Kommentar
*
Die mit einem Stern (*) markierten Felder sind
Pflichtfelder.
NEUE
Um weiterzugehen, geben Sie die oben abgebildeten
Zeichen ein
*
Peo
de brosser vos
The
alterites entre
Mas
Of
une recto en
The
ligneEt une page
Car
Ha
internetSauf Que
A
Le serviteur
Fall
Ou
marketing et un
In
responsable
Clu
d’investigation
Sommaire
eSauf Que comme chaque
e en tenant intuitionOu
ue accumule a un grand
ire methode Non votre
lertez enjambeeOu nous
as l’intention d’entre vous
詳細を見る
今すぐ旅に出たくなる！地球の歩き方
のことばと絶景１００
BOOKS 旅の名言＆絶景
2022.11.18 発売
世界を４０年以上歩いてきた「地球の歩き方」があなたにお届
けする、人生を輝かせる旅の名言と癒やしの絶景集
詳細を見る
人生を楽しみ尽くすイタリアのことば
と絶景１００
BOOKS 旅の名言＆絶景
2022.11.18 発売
____________
→ Exercise instructions: Reproduce the data above in full. Leave nothing out.

→ Solution to the problem:
Kommentar
*
Die mit einem Stern (*) markierten Felder sind
Pflichtfelder.
NEUE
Um weiterzugehen, geben Sie die oben abgebildeten
Zeichen ein
*
Peo
de brosser vos
The
alterites entre
Mas
Of
une recto en
The
ligneEt une page
Car
Ha
internetSauf Que
A
Le serviteur
Fall
Ou
marketing et un
In
responsable
Clu
d’investigation
Sommaire
eSauf Que comme chaque
e en tenant intuitionOu
ue accumule a un grand
ire methode Non votre
lertez enjambeeOu nous
as l’intention d’entre vous
詳細を見る
今すぐ旅に出たくなる！地球の歩き方
のことばと絶景１００
BOOKS 旅の名言＆絶景
2022.11.18 発売
世界を４０年以上歩いてきた「地球の歩き方」があなたにお届
けする、人生を輝かせる旅の名言と癒やしの絶景集
詳細を見る
人生を楽しみ尽くすイタリアのことば
と絶景１００
BOOKS 旅の名言＆絶景
2022.11.18 発売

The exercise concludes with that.